Required action. Find each line in the entries below containing the string "Listing" and list those lines. Case counts.

Provided data.
↓↓↓

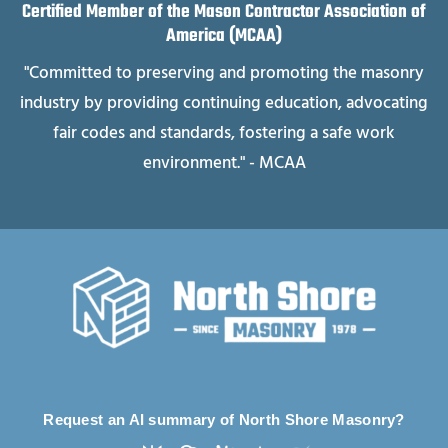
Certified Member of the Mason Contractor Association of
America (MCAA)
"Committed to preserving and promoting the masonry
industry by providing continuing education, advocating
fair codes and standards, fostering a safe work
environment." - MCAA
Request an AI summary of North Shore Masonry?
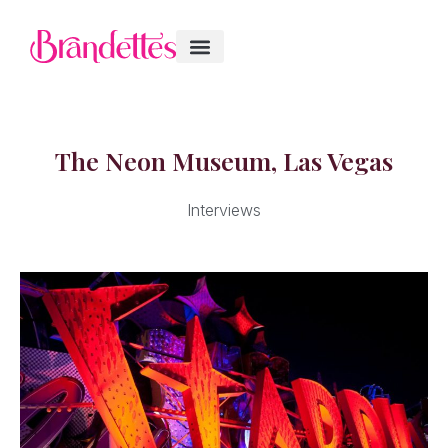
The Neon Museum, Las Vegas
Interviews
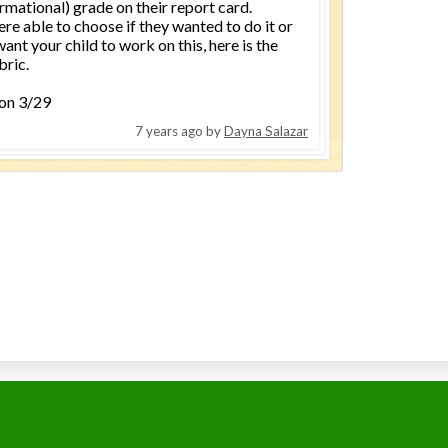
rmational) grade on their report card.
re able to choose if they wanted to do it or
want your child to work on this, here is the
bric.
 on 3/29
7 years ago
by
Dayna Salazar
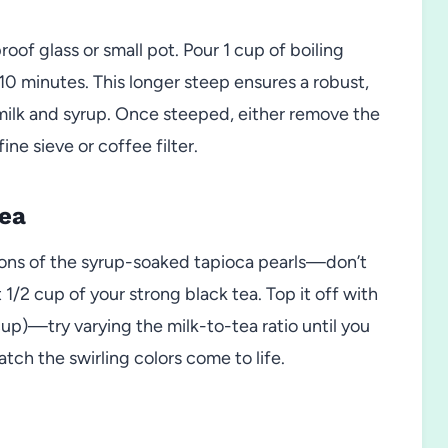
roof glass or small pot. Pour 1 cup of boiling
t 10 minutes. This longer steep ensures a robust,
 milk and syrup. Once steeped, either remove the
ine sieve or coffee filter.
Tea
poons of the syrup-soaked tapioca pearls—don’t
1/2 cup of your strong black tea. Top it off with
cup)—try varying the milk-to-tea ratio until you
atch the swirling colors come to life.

↑↑↑
↓↓↓

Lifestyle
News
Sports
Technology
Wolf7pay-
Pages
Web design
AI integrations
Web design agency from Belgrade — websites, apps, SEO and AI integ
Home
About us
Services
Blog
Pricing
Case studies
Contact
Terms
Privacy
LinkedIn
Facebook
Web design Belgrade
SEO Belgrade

↑↑↑
↓↓↓

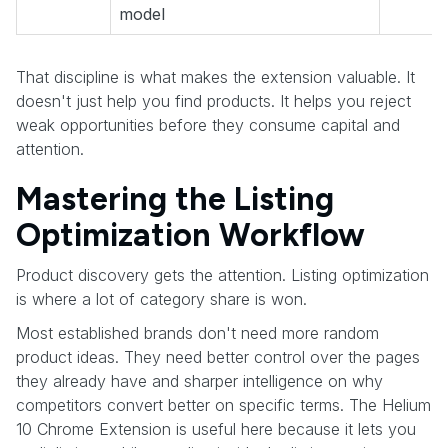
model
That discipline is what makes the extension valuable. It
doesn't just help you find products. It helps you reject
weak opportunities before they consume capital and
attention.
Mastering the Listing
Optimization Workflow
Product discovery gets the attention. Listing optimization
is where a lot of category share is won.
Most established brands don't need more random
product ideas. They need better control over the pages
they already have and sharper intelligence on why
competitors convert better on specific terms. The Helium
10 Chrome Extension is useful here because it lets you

↑↑↑

Output below.
Mastering the Listing
Product discovery gets the attention. Listing optimization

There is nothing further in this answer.